President Erdogan's insistence on keeping interest rates low — based on his unconventional view that high rates cause inflation rather than cure it — led to a period of dramatic rate cuts between 2021 and 2023 that sent the lira into freefall. Although his appointee at the central bank, Hafize Gaye Erkan, began a belated tightening cycle in mid-2023, raising the policy rate from 8.5% to 50%, the damage to the lira and to public trust in the currency had already been done.

Key Data

Gold price in lira: ~82,000 TRY/oz (vs ~9,000 in Jan 2020). Lira depreciation vs gold: ~80% over 5 years. Turkish household gold holdings: estimated 3,500-5,000 tonnes.

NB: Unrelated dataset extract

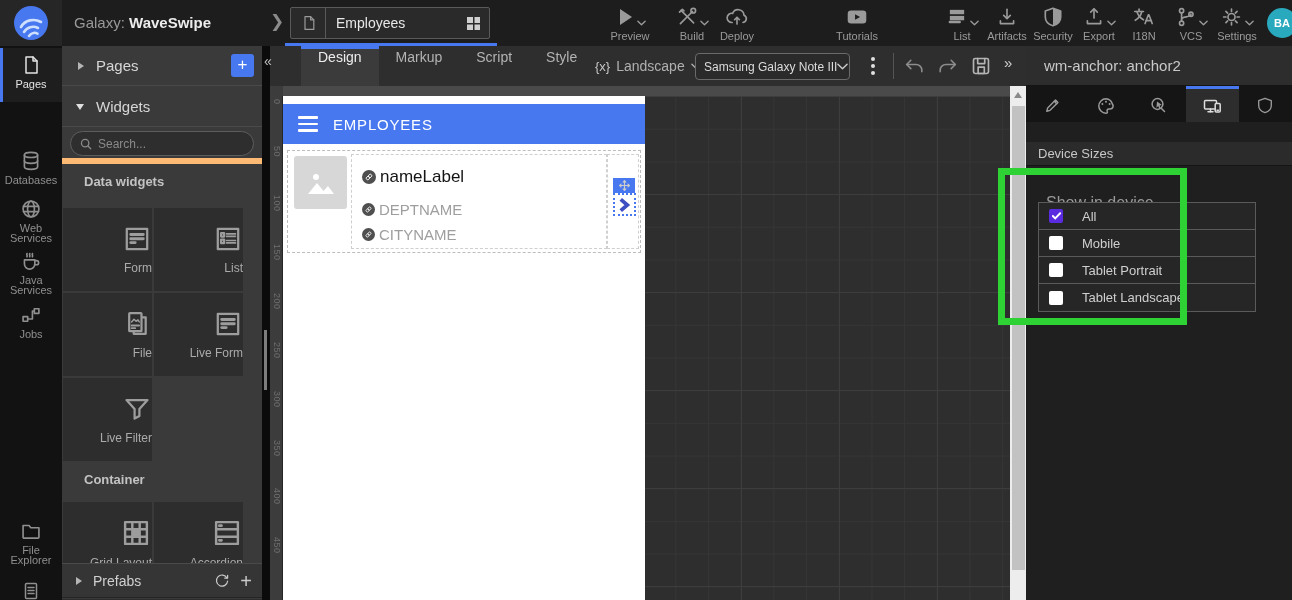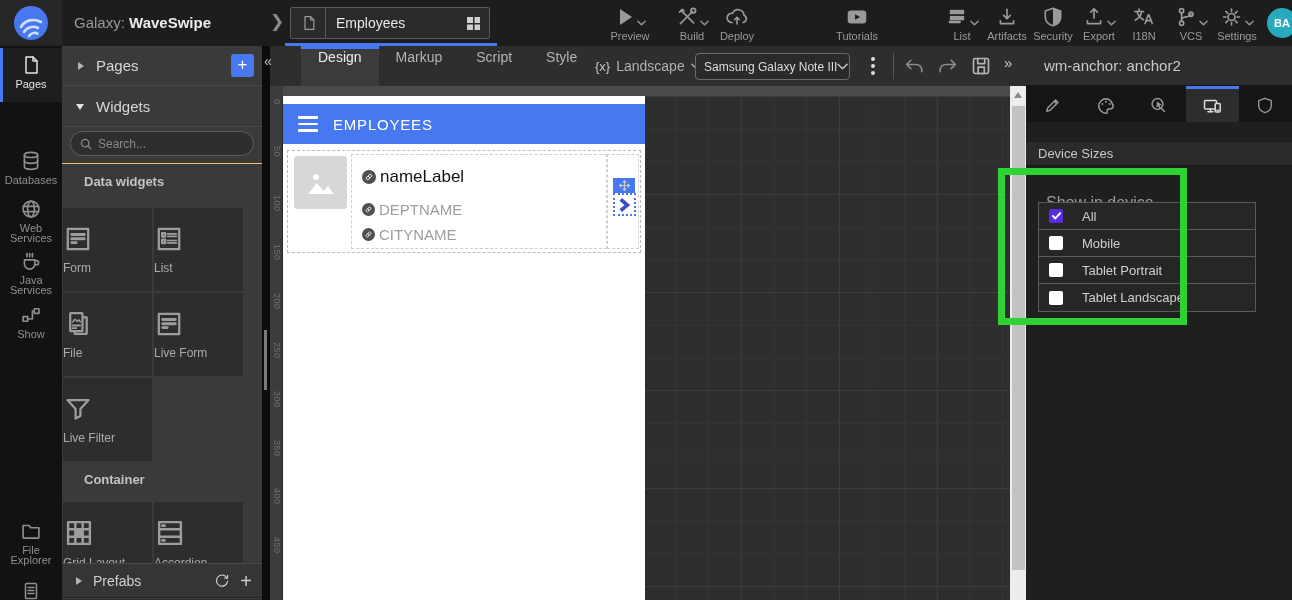"Search..." .search-wrap { border-bottom: 1px solid #fdba74 -> 6px solid #fdba74 }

Turkey's official central bank gold reserves: ~570 tonnes (5th globally). Annual consumer gold demand: ~150-200 tonnes.

The gold response

Turkish gold demand has always been robust — Turkey typically ranks among the world's top five gold-consuming nations — but the lira crisis has transformed it from a cultural tradition into a survival strategy. The World Gold Council estimates that Turkish households hold between 3,500 and 5,000 tonnes of gold, worth roughly $250-350 billion at current prices. This "under the pillow" gold, as it is colloquially known, represents one of the largest private gold holdings of any nation.

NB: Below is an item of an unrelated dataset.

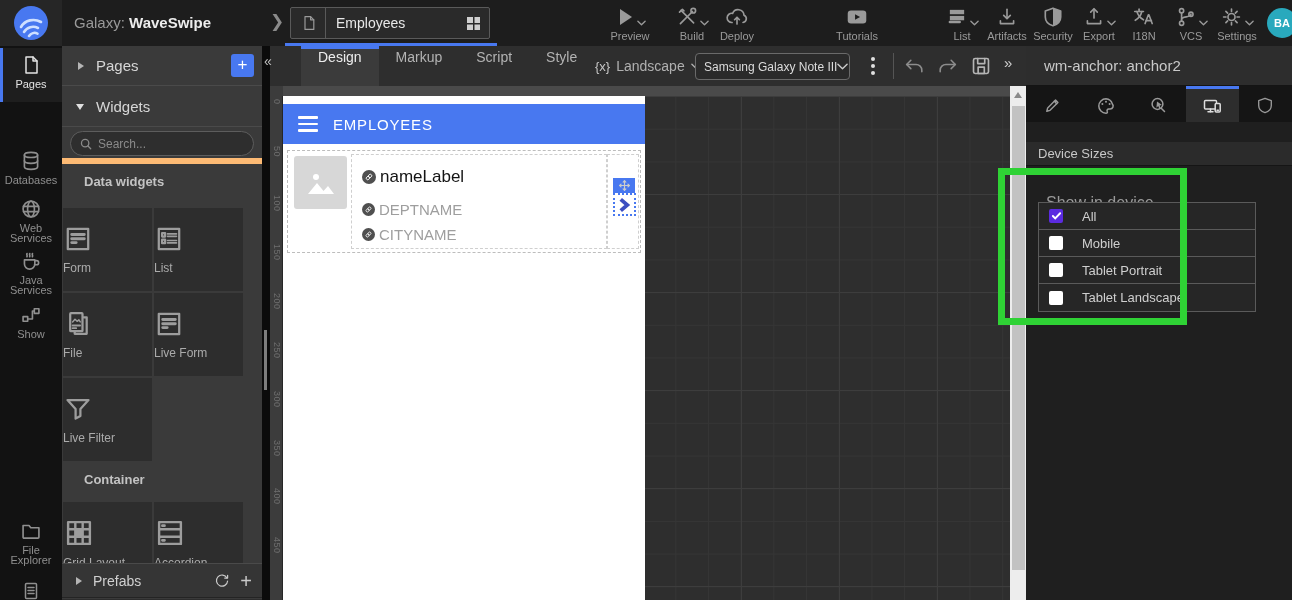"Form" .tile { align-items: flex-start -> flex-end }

New purchases have accelerated dramatically. Retail gold demand in Turkey reached approximately 180 tonnes in 2025, up from a pre-crisis average of around 50 tonnes. The shift is most pronounced among younger Turks — millennials and Gen Z — who have no memory of lira stability and have grown up watching their parents' savings evaporate. For this generation, saving in gold is not a quaint tradition but a financial necessity. Mobile gold savings apps, which allow users to accumulate fractional gold holdings from their phones, have seen downloads surge.

The central bank itself has been a major buyer. Turkey's official gold reserves have grown to approximately 570 tonnes, placing it fifth globally. Under Governor Erkan and her successor, Fatih Karahan (appointed in February 2024), the central bank has used gold purchases both as a reserve management tool and as a signal of commitment to monetary orthodoxy — paradoxically, buying the asset that citizens are fleeing into as a vote of no-confidence in the currency.


Lessons for global investors

Turkey's experience is instructive for gold investors everywhere because it demonstrates, in real time, what happens when a major economy experiences sustained currency debasement. The behavioral shift — from gold as a discretionary luxury to gold as a monetary necessity — is the same shift that has occurred throughout history whenever fiat currencies have lost credibility, from Weimar Germany to Argentina to Zimbabwe.

The relevance to developed-market investors is not that the dollar, euro, or pound are about to follow the lira's trajectory. It is that the Turkish example illustrates the mechanism by which gold demand responds to currency debasement — and that mechanism operates on a spectrum rather than as a binary switch. Even modest, sustained erosion of purchasing power — the kind that Western currencies have experienced since 2020 — can gradually shift investor behavior toward gold, particularly among younger cohorts who are most sensitive to the long-term compounding of inflation.

Turkey also illustrates the supply-side dynamics of intense physical demand. When an entire population shifts toward gold, it creates localized premiums, shortages, and import surges that ripple through regional and global markets. Turkey's gold imports have at times exceeded India's on a per-capita basis, drawing physical metal from London, Switzerland, and Dubai and tightening the global physical market in ways that support prices even when Western institutional demand is flat.